Мало-помалу начинаю отъедаться. В лазарет-блоке голода нет – для обслуги, конечно. Главврач Евдокимов говорит, что если обслуга лазарета будет голодать, то лазарета не будет, он не может существовать: одна переноска тяжелых больных и трупов умерших сколько требует сил у санитаров. Поэтому проблема достаточного питания в лазарете была решена так.

Численность всех находящихся в лазарете больных и здоровых сообщалась немцам вечером, умершие за сутки с предыдущей проверки показывались живыми, продовольствие на показанную численность получали утром следующего дня, лишние порции шли персоналу. Позже, когда вся обслуга уже отъелась, образовывались остатки пищи, которыми можно было подкармливать и некоторых из больных – тяжелых, а также тех, кто помогал работать: мыть полы, топить печи и т. п. Для больных, поступавших днем, продовольствие доставлялось отдельно вечером.
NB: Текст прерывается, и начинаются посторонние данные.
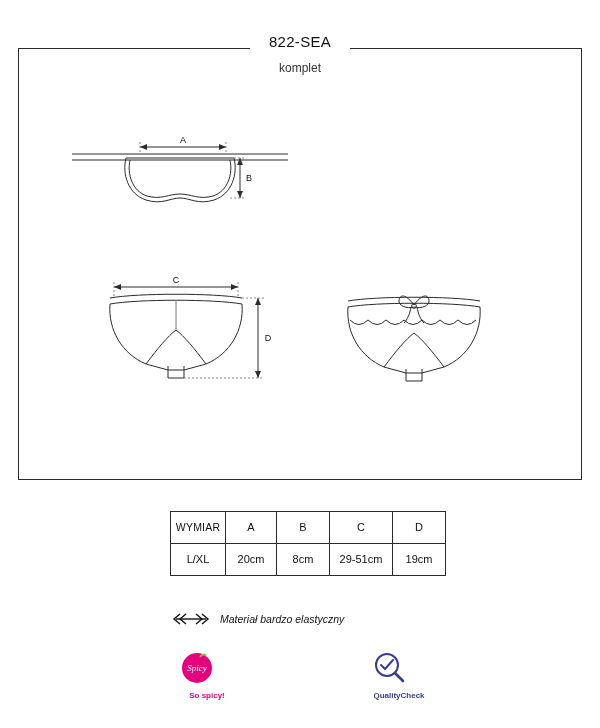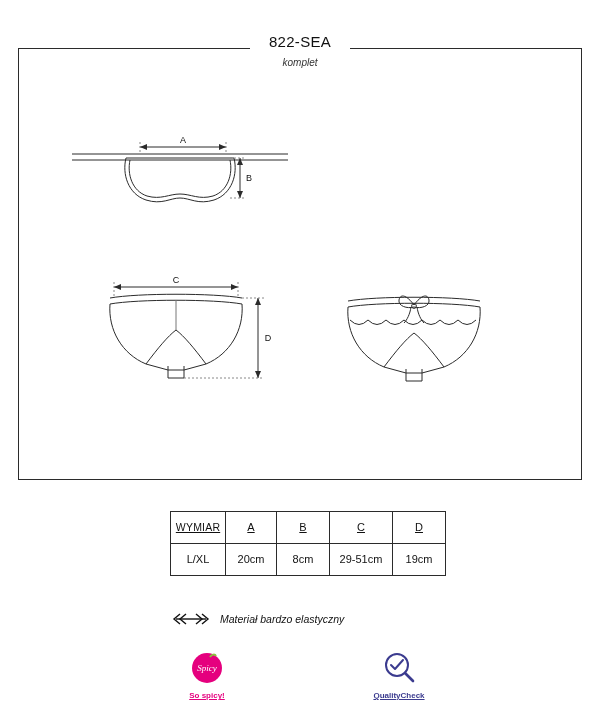--- a/index.html
+++ b/index.html
@@ -30,25 +30,24 @@
     text-align: center;
   }
   .title {
     font-size: 15px;
     font-weight: normal;
     letter-spacing: 0.3px;
     color: #111;
     line-height: 16px;
   }
   .subtitle {
-    font-size: 10px;
+    font-size: 12px;
     color: #333;
-    margin-top: 8px;
+    margin-top: 13px;
     line-height: 10px;
-    font-style: italic;
   }
   .title-rule-left, .title-rule-right {
     position: absolute;
     top: 48px;
     height: 1px;
     background: #2b2b2b;
   }
   .title-rule-left { left: 18px; width: 232px; }
   .title-rule-right { left: 350px; width: 232px; }
 
@@ -87,21 +86,21 @@
     color: #111;
     padding: 0;
     height: 31px;
     line-height: 31px;
   }
   .size-table .col-label { width: 54px; font-size: 10.5px; letter-spacing: 0.2px; }
   .size-table .col-a { width: 50px; }
   .size-table .col-b { width: 52px; }
   .size-table .col-c { width: 62px; }
   .size-table .col-d { width: 52px; }
-  .size-table thead td { font-weight: normal; text-decoration: underline; }
+  .size-table thead td { font-weight: normal; }
 
   
   .elastic-note {
     position: absolute;
     left: 170px;
     top: 610px;
     width: 330px;
     height: 18px;
     display: flex;
     align-items: center;
@@ -124,28 +123,27 @@
     align-items: flex-start;
   }
   .badge {
     width: 58px;
     text-align: center;
   }
   .badge .glyph {
     height: 40px;
     display: flex;
     align-items: center;
-    justify-content: center;
+    justify-content: flex-start;
   }
   .badge .caption {
     font-size: 8px;
     font-weight: bold;
     margin-top: 3px;
     white-space: nowrap;
-    text-decoration: underline;
   }
   .cap-spicy { color: #e5007e; }
   .cap-comfy { color: #5a5a5a; }
   .cap-silky { color: #0098c8; }
   .cap-quality { color: #3b3b8f; }
 </style>
 </head>
 <body>
 
 <div class="page">

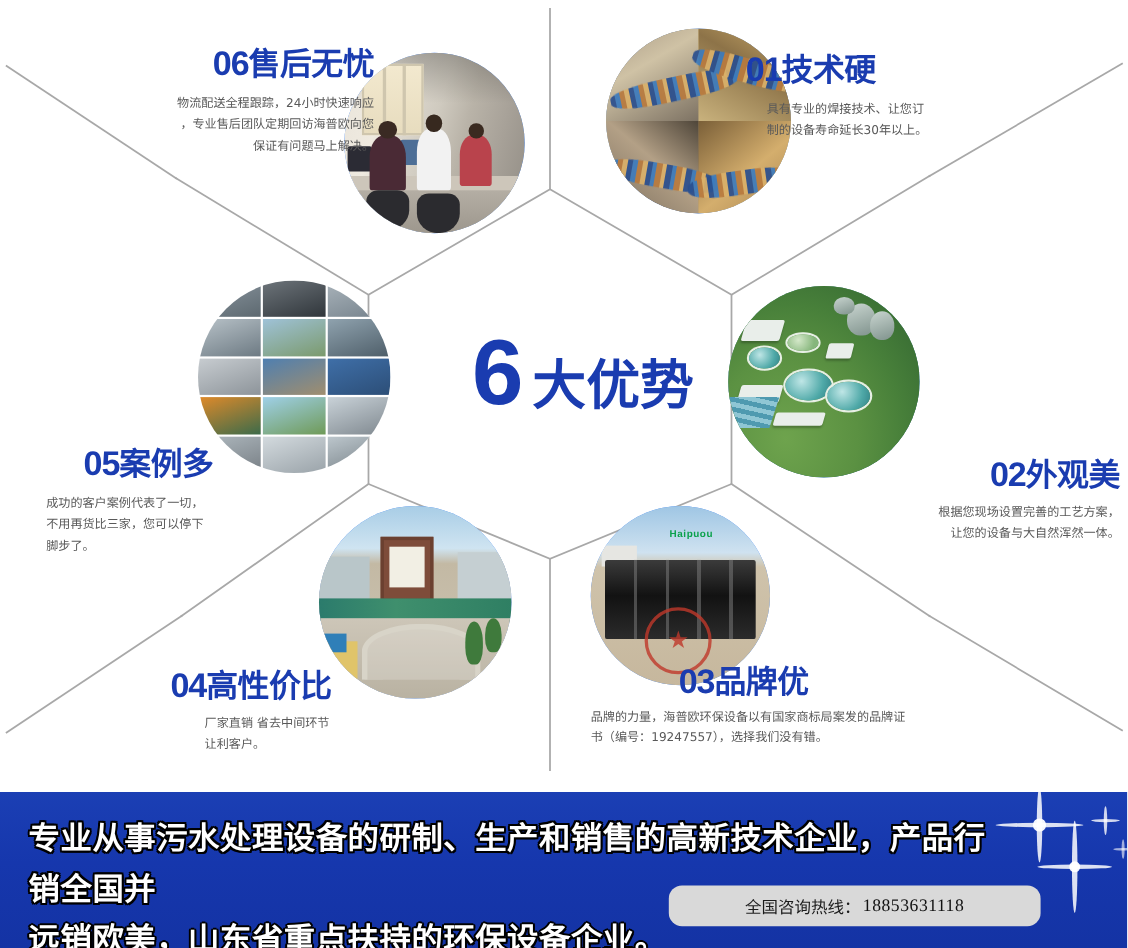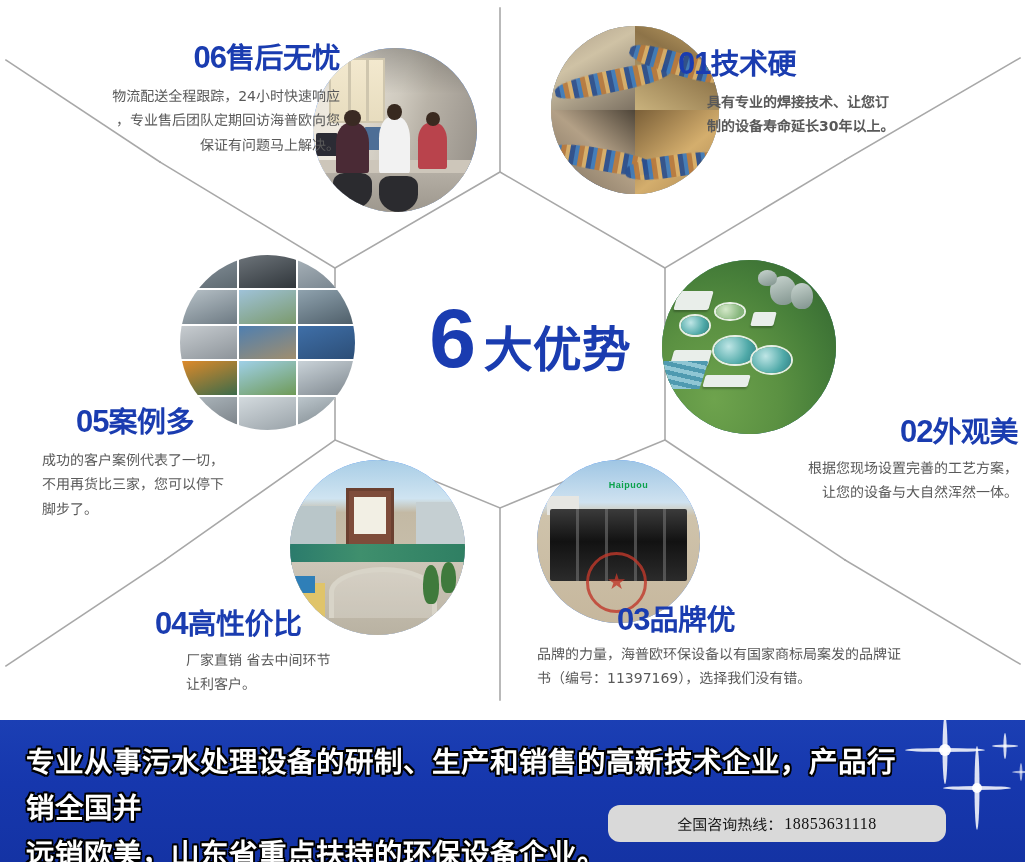--- a/index.html
+++ b/index.html
@@ -36,21 +36,21 @@
   .f-head{
     color:#1a3cb0;font-weight:bold;font-size:29px;line-height:1.05;
     white-space:nowrap;font-family:"DejaVu Sans","Liberation Sans",sans-serif;
     letter-spacing:-0.5px;
   }
   .f-head .num{
     font-family:"Liberation Sans","DejaVu Sans",sans-serif;
     font-size:31px;letter-spacing:-1px;
   }
   .f-body{
-    color:#595959;font-size:14px;line-height:1.78;
+    color:#595959;font-size:11px;line-height:1.78;
     font-family:"DejaVu Sans","Liberation Sans",sans-serif;
     white-space:pre-line;
   }
 
   
   .align-r{text-align:right;}
   .align-l{text-align:left;}
 
   
   .photo{
@@ -264,21 +264,21 @@
       <div class="bead b1"></div>
         <div class="bead b2"></div>
       <div class="bead b3"></div>
         <div class="bead b4"></div>
     </div>
   </div>
   <div class="feature align-l" style="left:678px;top:48px;width:330px;">
     <div class="f-head">
       <span class="num">01</span><span>技术硬</span>
     </div>
-    <div class="f-body" style="margin-top:9px;margin-left:29px;font-weight:bold;">具有专业的焊接技术、让您订
+    <div class="f-body" style="margin-top:9px;margin-left:19px;">具有专业的焊接技术、让您订
 制的设备寿命延长30年以上。</div>
   </div>
 
   <div class="photo ph-aerial" style="left:662px;top:260px;width:174px;height:174px;">
     <div class="inner">
       <div class="bldg g1"></div>
         <div class="bldg g2"></div>
         <div class="bldg g3"></div>
         <div class="bldg g4"></div>
       <div class="dome d1"></div>
@@ -305,21 +305,21 @@
       <div class="body"></div>
       <div class="logo">Haipuou</div>
       <div class="stamp"></div>
     </div>
   </div>
   <div class="feature align-l" style="left:537px;top:604px;width:420px;">
     <div class="f-head" style="margin-left:80px;">
       <span class="num">03</span><span>品牌优</span>
     </div>
     <div class="f-body" style="margin-top:5px;">品牌的力量，海普欧环保设备以有国家商标局案发的品牌证
-书（编号：11397169），选择我们没有错。</div>
+书（编号：19247557），选择我们没有错。</div>
   </div>
 
   <div class="photo ph-gate" style="left:290px;top:460px;width:175px;height:175px;">
     <div class="inner">
       <div class="bld-l"></div>
         <div class="bld-r"></div>
       <div class="board"></div>
       <div class="green"></div>
       <div class="road"></div>
       <div class="gate"></div>

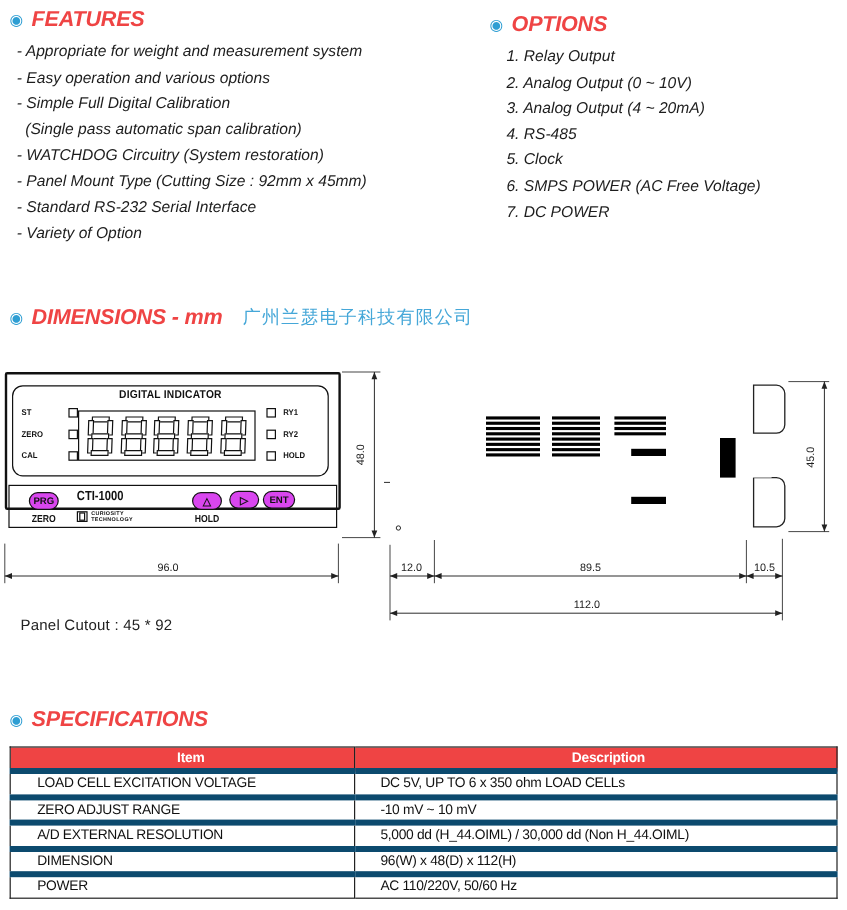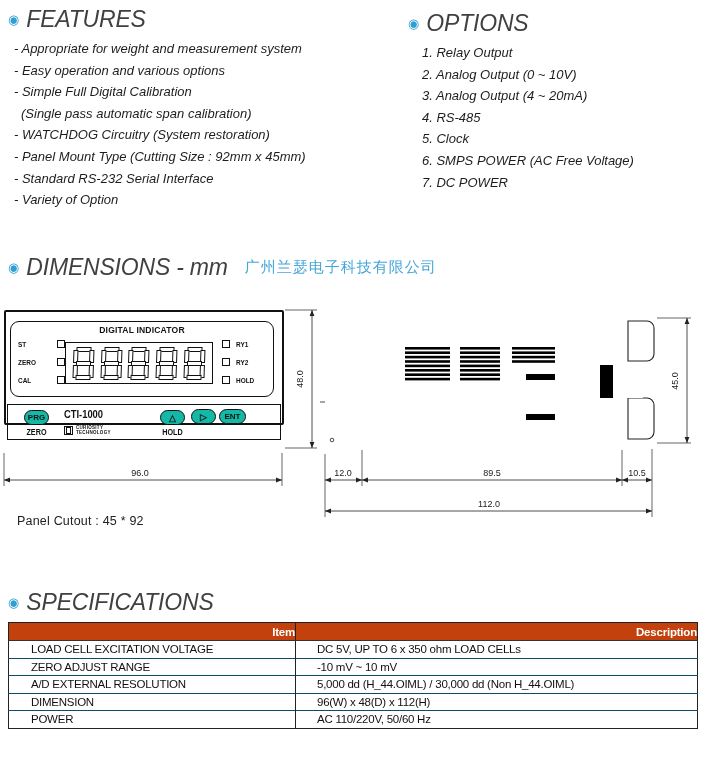--- a/index.html
+++ b/index.html
@@ -1,21 +1,21 @@
 <!DOCTYPE html>
 <html><head>
 <meta charset="utf-8">
 <style>
   html,body{margin:0;padding:0;background:#fff;}
   .page{position:relative;width:706px;height:758px;background:#fff;overflow:hidden;
         font-family:"Liberation Sans",sans-serif;color:#1d1d1d;}
   
   .sec-header{display:flex;align-items:center;gap:7px;}
   .bullet{color:#2e9ed3;font-size:13px;line-height:13px;font-style:normal;}
-  .sec-title{color:#404040;font-size:23px;font-weight:normal;font-style:italic;
+  .sec-title{color:#ef4444;font-size:18px;font-weight:bold;font-style:italic;
              letter-spacing:-0.2px;white-space:nowrap;}
   .company{color:#45a7d8;font-size:15px;font-weight:normal;margin-left:10px;
            font-style:normal;letter-spacing:1px;white-space:nowrap;}
   
   .sec-features{position:absolute;left:8px;top:6px;width:372px;}
   .sec-options{position:absolute;left:408px;top:10px;width:292px;}
   .feat-list,.opt-list{margin-top:5px;}
   .feat-item,.opt-item{font-style:italic;font-size:13px;line-height:21.6px;
                        color:#1d1d1d;padding-left:6px;white-space:nowrap;}
   .feat-item:nth-child(4){padding-left:13px;}
@@ -48,45 +48,45 @@
   .seg{position:absolute;background:#fff;border:1.1px solid #111;box-sizing:border-box;}
   .seg-a{left:3px;top:0;width:15px;height:5px;}
   .seg-g{left:3px;top:14px;width:15px;height:5px;}
   .seg-d{left:3px;top:28px;width:15px;height:5px;}
   .seg-f{left:0;top:2.5px;width:5px;height:13px;}
   .seg-b{right:0;top:2.5px;width:5px;height:13px;}
   .seg-e{left:0;top:17.5px;width:5px;height:13px;}
   .seg-c{right:0;top:17.5px;width:5px;height:13px;}
   .fv-bottom{position:absolute;left:1px;right:1px;top:92px;height:36px;
              border:1.6px solid #111;box-sizing:border-box;}
-  .panel-btn{position:absolute;border:1.9px solid #111;border-radius:8px;background:#14b8a6;
+  .panel-btn{position:absolute;border:1.9px solid #111;border-radius:8px;background:#d946ef;
              display:flex;align-items:center;justify-content:center;
              font-weight:bold;color:#111;box-sizing:border-box;}
   .btn-sub{position:absolute;text-align:center;font-size:8.5px;font-weight:bold;
            color:#111;transform:scaleX(0.85);}
   .fv-model{position:absolute;left:56px;top:3px;font-size:11px;font-weight:bold;
             color:#111;transform:scaleX(0.85);transform-origin:left center;white-space:nowrap;}
   .fv-brand{position:absolute;left:56px;top:20px;display:flex;gap:3px;align-items:center;}
   .brand-logo{width:9px;height:9px;border:1.5px solid #111;box-sizing:border-box;
               display:flex;align-items:center;justify-content:center;}
   .brand-logo i{display:block;width:3px;height:5px;border:1px solid #111;}
   .brand-text{font-size:4.5px;line-height:5.2px;font-weight:bold;color:#111;
               letter-spacing:0.3px;white-space:nowrap;}
   .panel-cutout{position:absolute;left:17px;top:224px;font-size:12.5px;color:#222;
                 letter-spacing:0.2px;}
   
   .sec-specs-header{position:absolute;left:8px;top:589px;}
   .spec-table{position:absolute;left:8px;top:622px;width:690px;border-collapse:collapse;
               table-layout:fixed;border:1.6px solid #222;}
-  .spec-table th{background:#c2410c;color:#fff;font-size:11.5px;font-weight:bold;
-                 text-align:right;height:17px;padding:0 0 0 14px;letter-spacing:-0.2px;
+  .spec-table th{background:#ef4444;color:#fff;font-size:11.5px;font-weight:bold;
+                 text-align:center;height:17px;padding:0 0 0 14px;letter-spacing:-0.2px;
                  border-bottom:1px solid #333;}
   .spec-table th.desc{padding-left:21px;border-left:1.3px solid #222;}
   .spec-table td{font-size:11.5px;color:#111;height:16.5px;padding:0 0 0 22px;
-                 letter-spacing:-0.25px;border-top:1px solid #0c4a6e;white-space:nowrap;
+                 letter-spacing:-0.25px;border-top:5px solid #0c4a6e;white-space:nowrap;
                  overflow:hidden;}
   .spec-table td.desc{padding-left:21px;border-left:1.3px solid #222;}
 </style>
 </head>
 <body>
 
 <div class="page">
 
   <div class="sec-features">
     <div class="sec-header">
На списочный состав лазарета они поступали только на другой день, поэтому в день поступления они в вечерней сводке не показывались. Составление этих сводок было тоже моей обязанностью, и механикой манипулирования этими цифрами я тоже овладел быстро – к удовольствию Евдокимова, которому до меня приходилось заниматься такими делами самому.

К концу октября, когда уже стало совсем холодно и по лазарету резко увеличилась смертность явно из-за холода, убивавшего ослабевших больных, немцы выстроили на территории лазарет-блока сборно-щитовые бараки. Нас удивила скорость, с какой эти бараки были построены. Делали немцы из военной строительной организации. К концу третьего дня строительства мы все уже переселились из палаток в бараки. Для персонала был построен один барак на две половины. В одной поместились врачи и фельдшера, в другой – обслуга. Для больных было построено 4 больших барака, поставленных по периметру квадратной площади. Обслуге дали двухэтажные деревянные кровати и матрацы из бумажной немецкой дерюги, набитые опилками. Эта дерюга была очень холодной и скользкой, спать на ней было очень неуютно. Больные до декабря валялись на соломе на полу, только перед новым годом в бараки для больных были завезены двухэтажные деревянные кровати.

Перед наступлением зимы в блоках были выкопаны землянки длиной 30, шириной 6 метров. Стены обшили неструганым тесом. Внутри землянок, вдоль, нары в два этажа, нижний – совсем низко над землей. Еще остававшиеся в живых пещерные жители из нор перебрались в эти землянки.

Спуск в землянку по лестнице прямо с улицы, без всякого тамбура. Посредине железная печка. Тепла, конечно, не хватает на всех. Поэтому постоянно драки за места у печки и поближе к печке. На каждую землянку – полицейский, обладающий абсолютной властью. Поэтому в блоках неслыханный разгул произвола и садизма. Пленные в землянках совершенно беззащитны и беспомощны.

Единственное место, где можно укрыться от этого произвола и насилия – это лазарет-блок. Здесь спокойно. Никаких свалок и драк при раздаче пищи. Строго соблюдаемая очередность в раздаче добавок.